**Exercise directions:** Copy the listing starting at the line that contains "Approximately how many" and ending at the line that contains "Count the number", changing "value" to "figure" and leaving everything else as it is. Leave the pictures out of your copy.

**Records:**
-*-*-
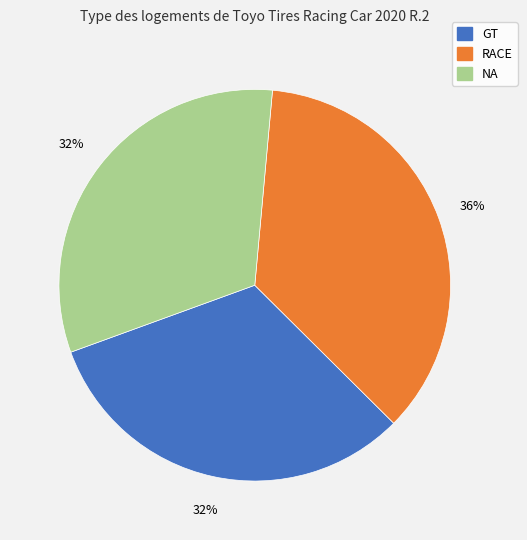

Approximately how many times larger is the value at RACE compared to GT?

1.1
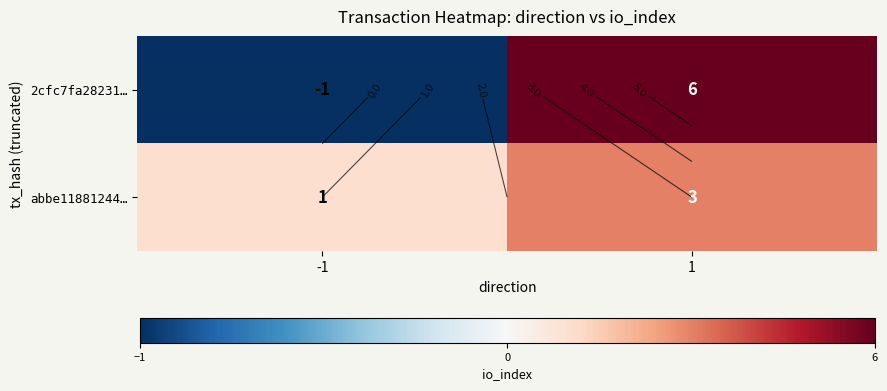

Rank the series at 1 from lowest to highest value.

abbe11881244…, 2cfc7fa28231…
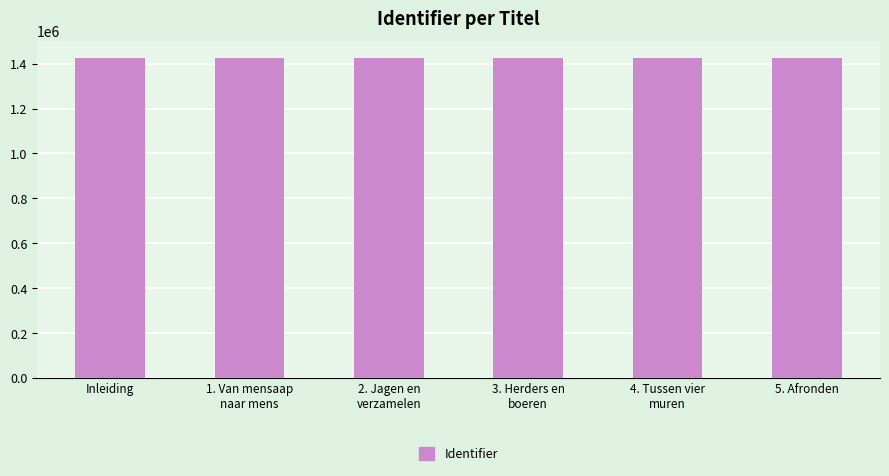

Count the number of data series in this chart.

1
-*-*-
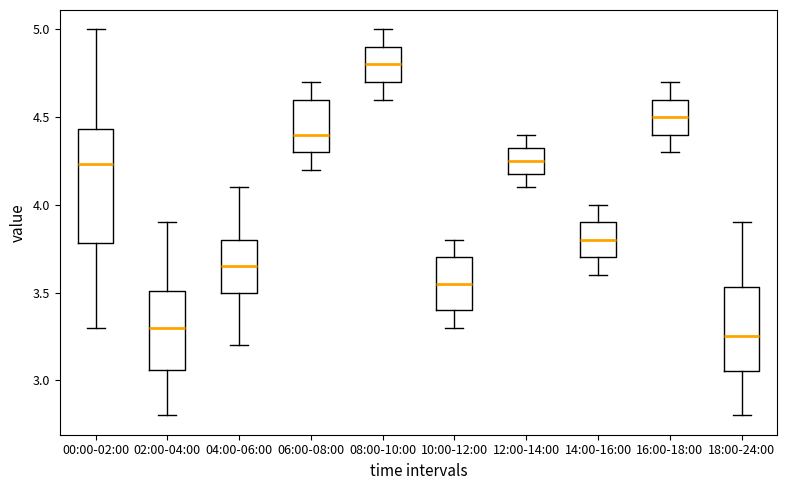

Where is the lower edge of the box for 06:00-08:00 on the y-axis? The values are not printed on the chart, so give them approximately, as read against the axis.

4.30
-*-*-
**Output of the task:**
Approximately how many times larger is the figure at RACE compared to GT?

1.1

Rank the series at 1 from lowest to highest figure.

abbe11881244…, 2cfc7fa28231…

Count the number of data series in this chart.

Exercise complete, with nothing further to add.